Keep writing, of course! That's the main thing.

I have a novel to finish, and then another one to start. There's a cool project that I need to jump into with Nick T. Chan, in which we're delving more into the world of Father Francis. And I have a story to write for the "Joe Ledger: Unstoppable" anthology.

That's more than enough to keep me busy.

Wednesday, May 20, 2015

So far this week

It's only Wednesday, and I have plenty of news.
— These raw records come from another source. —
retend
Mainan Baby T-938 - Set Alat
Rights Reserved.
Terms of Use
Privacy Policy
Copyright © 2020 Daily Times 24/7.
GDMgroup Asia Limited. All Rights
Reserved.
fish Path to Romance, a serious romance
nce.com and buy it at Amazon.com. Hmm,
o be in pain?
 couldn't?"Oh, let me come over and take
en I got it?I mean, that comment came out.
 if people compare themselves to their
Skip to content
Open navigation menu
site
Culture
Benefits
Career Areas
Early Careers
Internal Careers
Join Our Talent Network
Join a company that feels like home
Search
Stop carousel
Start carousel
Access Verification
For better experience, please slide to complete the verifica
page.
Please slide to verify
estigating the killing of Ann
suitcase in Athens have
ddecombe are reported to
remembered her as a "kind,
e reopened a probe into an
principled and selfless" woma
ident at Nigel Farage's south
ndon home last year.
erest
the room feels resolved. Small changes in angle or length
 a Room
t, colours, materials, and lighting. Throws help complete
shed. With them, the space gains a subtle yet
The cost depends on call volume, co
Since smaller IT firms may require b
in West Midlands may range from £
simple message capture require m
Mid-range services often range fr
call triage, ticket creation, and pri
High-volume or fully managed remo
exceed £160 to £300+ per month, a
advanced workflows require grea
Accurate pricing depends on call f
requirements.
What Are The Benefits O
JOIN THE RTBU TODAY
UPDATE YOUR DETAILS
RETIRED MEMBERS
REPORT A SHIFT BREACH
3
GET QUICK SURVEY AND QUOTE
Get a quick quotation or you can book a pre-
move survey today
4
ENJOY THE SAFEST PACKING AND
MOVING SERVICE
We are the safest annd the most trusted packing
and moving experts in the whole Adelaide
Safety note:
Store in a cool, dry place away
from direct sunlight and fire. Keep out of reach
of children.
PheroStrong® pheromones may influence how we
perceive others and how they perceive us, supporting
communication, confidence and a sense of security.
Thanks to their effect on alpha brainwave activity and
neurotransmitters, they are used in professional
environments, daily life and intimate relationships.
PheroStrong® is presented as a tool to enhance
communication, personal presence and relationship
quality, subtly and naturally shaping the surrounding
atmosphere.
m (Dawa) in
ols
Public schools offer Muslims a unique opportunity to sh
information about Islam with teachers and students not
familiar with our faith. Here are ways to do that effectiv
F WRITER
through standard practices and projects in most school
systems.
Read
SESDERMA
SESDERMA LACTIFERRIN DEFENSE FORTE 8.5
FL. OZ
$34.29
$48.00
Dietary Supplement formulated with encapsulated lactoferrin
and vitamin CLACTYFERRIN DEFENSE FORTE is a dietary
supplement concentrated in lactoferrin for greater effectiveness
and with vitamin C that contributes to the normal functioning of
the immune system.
New York Times Bestselling author Jonathan Maberry and his co-editor Bryan Thomas Schmidt announced this on Monday:
JOE LEDGER NEWS! In 2017 St. Martin's Griffin will publish JOE LEDGER: UNSTOPPABLE -an anthology of Ledger stories written by some of today's masters of mayhem, including Larry Correia, Joe McKinney, Weston Ochse, Sherrilyn Kenyon, Christopher Golden, Tim Lebbon, Dana Fredsti, David Farland, Javier Grillo-Marxuach, Steve Alten, Jon McGoran, Scott Sigler, Ray Garton, Claire Ashgrove, Bryan Thomas Schmidt, Jennifer Campbell-Hicks, Jeremy Robinson, and James A. Moore. Plus I'll do an original Ledger story, too! Now THAT is a lineup. Mr. Church isn't the only one who has friends in the industry.
So, yeah, that's my name in there. I'm really excited to be part of this project! It's going to be fun, getting to play in Maberry's world. I'll share more details as I get them.

Last night, my dad and I went to the last Pen and Podium lecture of the year, a series sponsored by my employer The Denver Post. The guest was Neil Gaiman. We sat in the front row of the theater, dead center. It was 90 minutes of Neil Gaiman on the stage with a microphone. He talked about his career, read a couple of stories and answered some questions. Unsurprisingly, he's an excellent public speaker, engaging and funny.

Last bit of news: I have sent in my application to the Science Fiction and Fantasy Writers of America. I hope soon I will get word that I'm the newest member of SFWA.